August 2, 2013 — Who owns taxpayer-funded science? From the way many scientists behave, it's not the taxpayers.
Many scientific studies funded by federal agencies – through grants, contracts, or cooperative agreements, particularly those used to justify the most horrendous regulations – hide the guts of the science.
What the scientists keep secret is the raw data they obtain in the real world and the methods they use to interpret it, as if those were personal possessions.
Independent scientist Rob Roy Ramey told me of an extreme example: "A researcher tracked endangered desert bighorn sheep with government GPS radio collars to record precise animal locations for wildlife rangers.
"He then reset the access codes so only he could download the data remotely, and refused to surrender the codes. So California Fish and Game had to track down and net-gun the bighorns from a helicopter in order to manually download the collar data, costing a fortune and endangering both animals and people."
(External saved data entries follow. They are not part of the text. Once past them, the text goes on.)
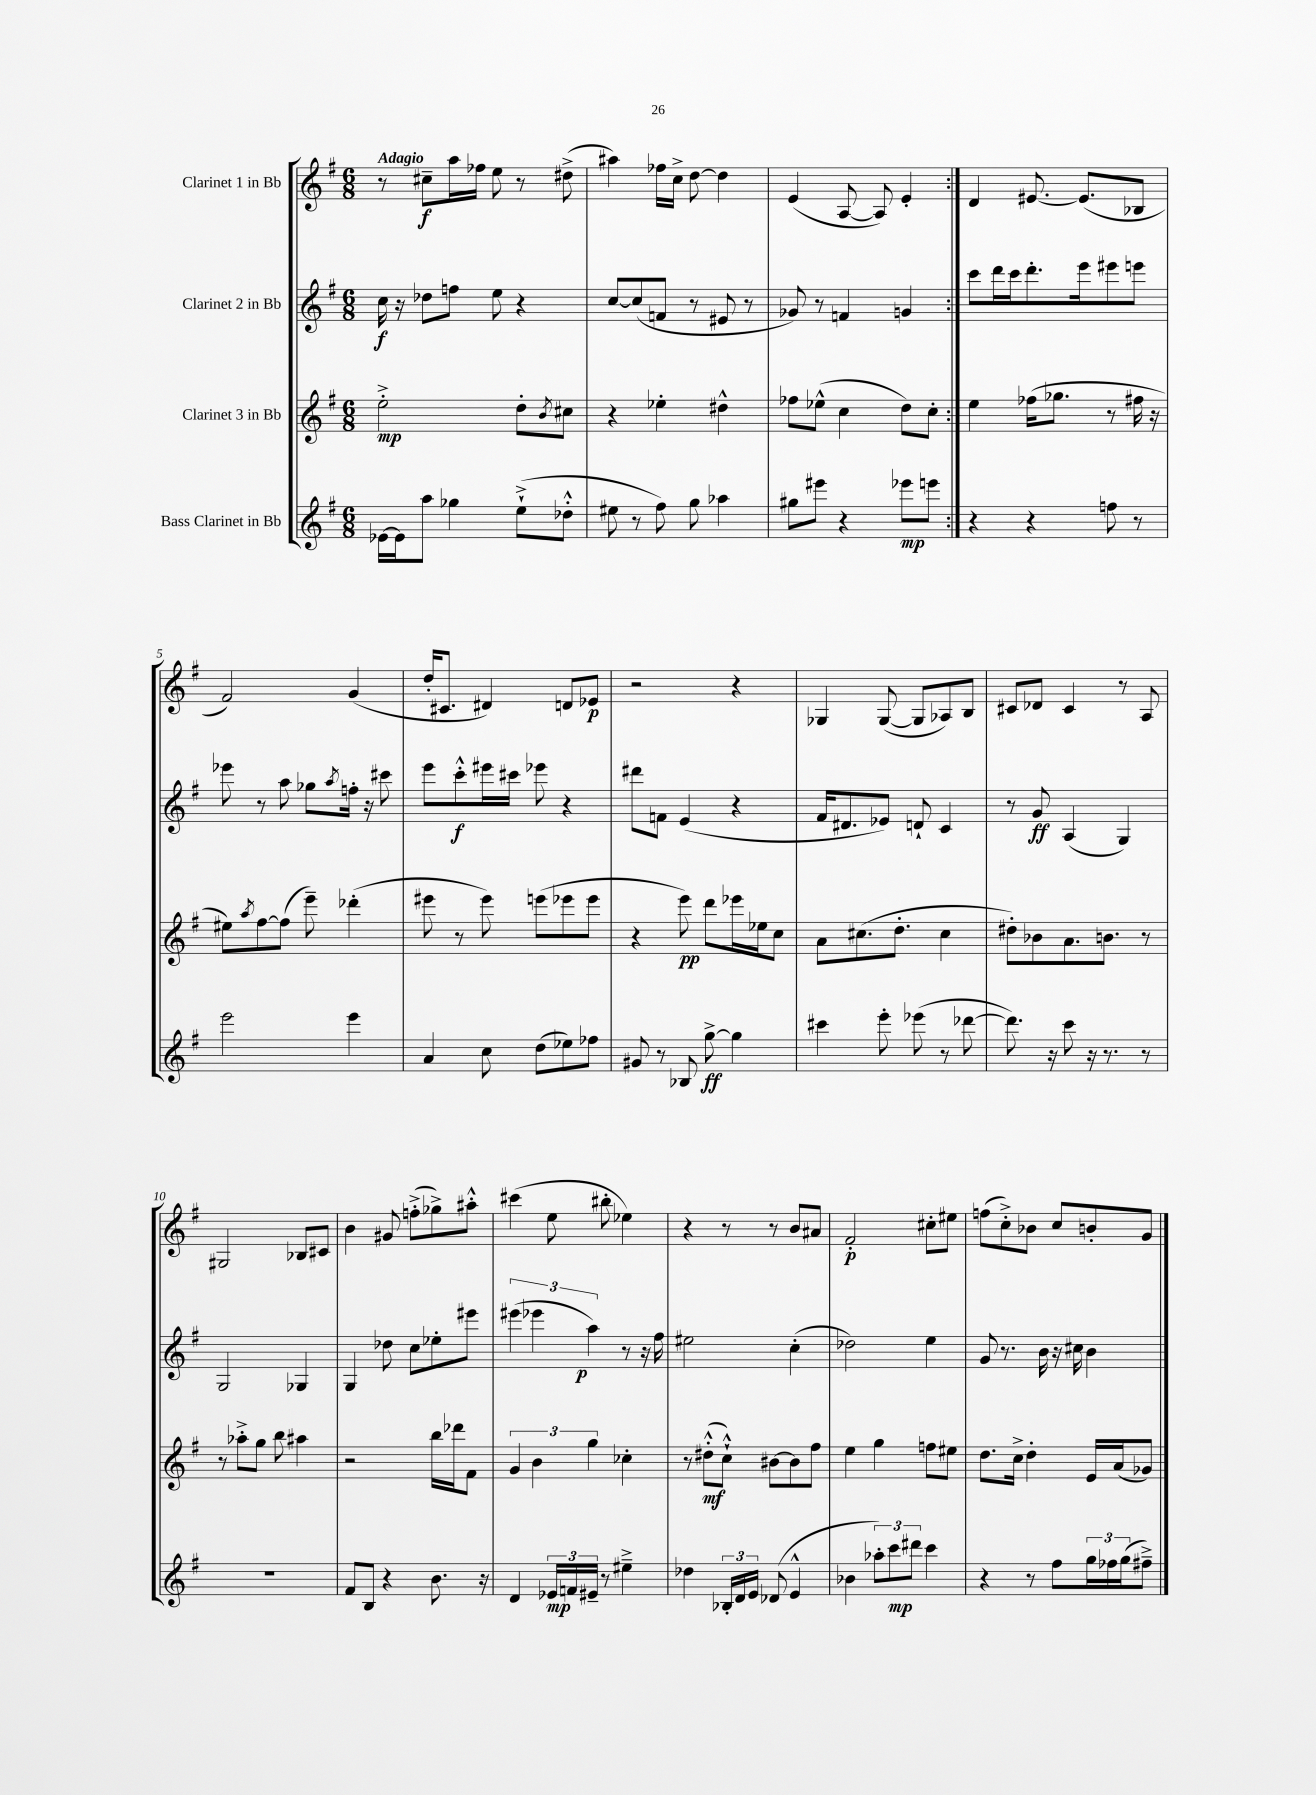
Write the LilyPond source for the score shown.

<<
\new StaffGroup <<
\new Staff = "s0" \with { instrumentName = "Clarinet 1 in Bb" } {
    \clef treble \key g \major \numericTimeSignature \time 6/8 \tempo "Adagio"
    \repeat volta 2 { r8 cis''8--\f a''16 fes''16 e''8 r8 dis''8->( |
    ais''4) fes''16 c''16-> d''8~ d''4 |
    e'4( a8~ a8) e'4-. | }
    d'4 eis'8.~ eis'8.( bes8 |
    fis'2) g'4( |
    d''16-. cis'8. dis'4) d'8 ees'8\p |
    r2 r4 |
    ges4 ges8~( ges8 aes8) b8 |
    cis'8 des'8 cis'4 r8 a8 |
    gis2 bes8 cis'8 |
    b'4 gis'8 f''8-.->( ges''8->) ais''8-.-^ |
    cis'''4( e''8 bis''8-. ees''4) |
    r4 r8 r8 b'8 ais'8 |
    fis'2-.\p cis''8-. eis''8 |
    f''8( c''8-.->) bes'8 c''8 b'8-. g'8 \bar "|." |
}
\new Staff = "s1" \with { instrumentName = "Clarinet 2 in Bb" } {
    \clef treble \key g \major \numericTimeSignature \time 6/8
    \repeat volta 2 { c''16\f r16 des''8 f''8 e''8 r4 |
    c''8~ c''8( f'8 r8 eis'8 r8 |
    ges'8) r8 f'4 g'4 | }
    c'''8 d'''16 c'''16 d'''8.-. e'''16 eis'''8 e'''8 |
    ees'''8 r8 a''8 ges''8 \acciaccatura { a''8 } f''16-. r16 cis'''8 |
    e'''8 c'''8-.-^\f eis'''16 cis'''16 ees'''8 r4 |
    dis'''8 f'8 e'4( r4 |
    fis'16 dis'8. ees'8) d'8-! c'4 |
    r8 g'8\ff a4( g4) |
    g2 ges4 |
    g4 des''8 c''8 ees''8-. eis'''8 |
    \tuplet 3/2 { eis'''4( ees'''4 a''4\p) } r8 r16 fis''16 |
    eis''2 c''4-.( |
    des''2) e''4 |
    g'8 r8. b'16 r16 cis''16 b'4 \bar "|." |
}
\new Staff = "s2" \with { instrumentName = "Clarinet 3 in Bb" } {
    \clef treble \key g \major \numericTimeSignature \time 6/8
    \repeat volta 2 { e''2-.->\mp d''8-. \acciaccatura { b'8 } cis''8 |
    r4 ees''4-. dis''4-^ |
    fes''8 ees''8-^( c''4 d''8) c''8-. | }
    e''4 fes''16( ges''8. r8 fis''16 r16 |
    eis''8) \acciaccatura { a''8 } fis''8~ fis''8( e'''8--) des'''4-.( |
    eis'''8 r8 eis'''8) e'''8( ees'''8 ees'''8 |
    r4 e'''8\pp) d'''8 ees'''16 ees''16 c''8 |
    a'8 cis''8.( d''8.-. cis''4 |
    dis''8-.) bes'8 a'8. b'8. r8 |
    r8 aes''8-.-> g''8 b''8 ais''4 |
    r2 b''16 des'''16 fis'8 |
    \tuplet 3/2 { g'4 b'4 g''4 } ces''4-. |
    r8 dis''8-.-^\mf( c''8-!-^) bis'8~ bis'8 fis''8 |
    e''4 g''4 f''8 eis''8 |
    d''8. c''16-> d''4-. e'16 a'16( ges'8) \bar "|." |
}
\new Staff = "s3" \with { instrumentName = "Bass Clarinet in Bb" } {
    \clef treble \key g \major \numericTimeSignature \time 6/8
    \repeat volta 2 { ees'16~ ees'16 a''8 ges''4 e''8-!->( des''8-.-^ |
    eis''8 r8 fis''8) g''8 aes''4 |
    gis''8 eis'''8 r4 ees'''8\mp e'''8 | }
    r4 r4 f''8 r8 |
    e'''2 e'''4 |
    a'4 c''8 d''8( ees''8) fes''8 |
    gis'8 r8 bes8 g''8~->\ff g''4 |
    cis'''4 e'''8-. ees'''8( r8 des'''8~ |
    des'''8.) r16 c'''8 r16 r8. r8 |
    R2. |
    fis'8 b8 r4 b'8. r16 |
    d'4 \tuplet 3/2 { ees'16\mp f'16 eis'16-- } r8 eis''4---> |
    des''4 \tuplet 3/2 { bes16-. d'16 e'16 } des'8( e'4-^ |
    bes'4 \tuplet 3/2 { aes''8-.) c'''8\mp dis'''8 } c'''4 |
    r4 r8 fis''8 \tuplet 3/2 { g''16 fes''16 g''16( } fis''8--->) \bar "|." |
}
>>
>>
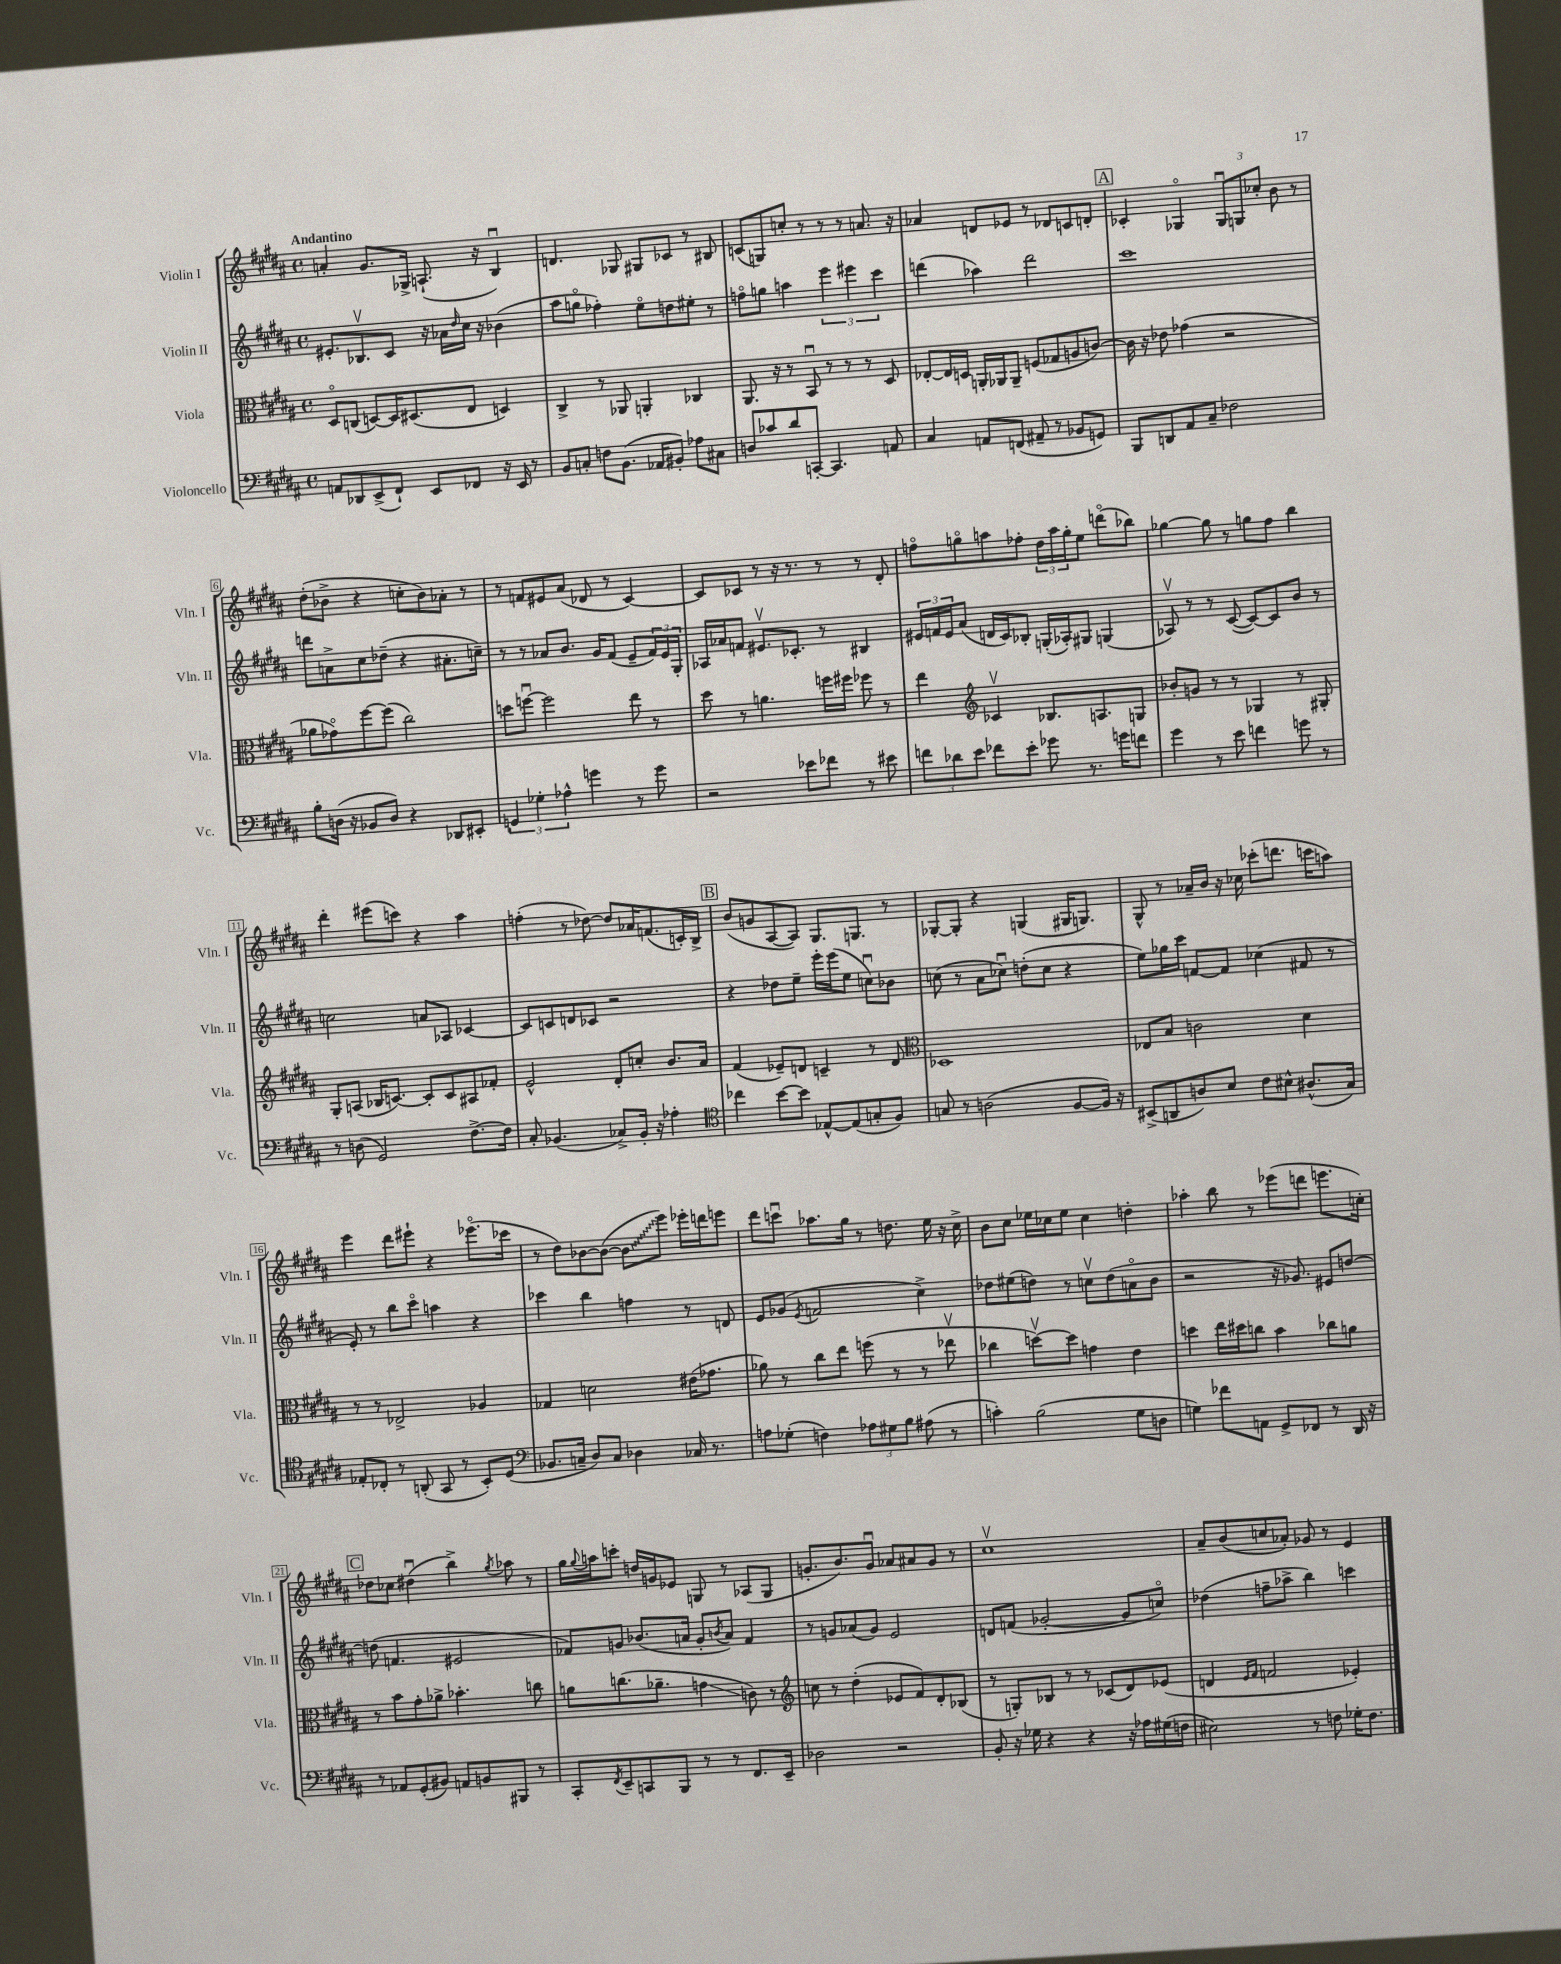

Agency "science" frequently isn't about data collection at all, but instead is a "literature search," with researchers in a library selecting papers and reports by others that merely summarize results and give opinions of the actual scientists.
These agency researchers never even see the underlying data, much less collect it in the field. The agency then holds up those second-hand opinions as if they had rigorously tested them against the data. Using this unscrupulous tactic, you can cherry-pick the literature to make any case you want.
With so many federal reports containing no data, only conclusions put forth by another scientist, there is no way to debate, debunk or disprove the underlying facts, even requiring court orders to track down and disclose them if Freedom of Information Act requests are denied, which they frequently are (legally or otherwise).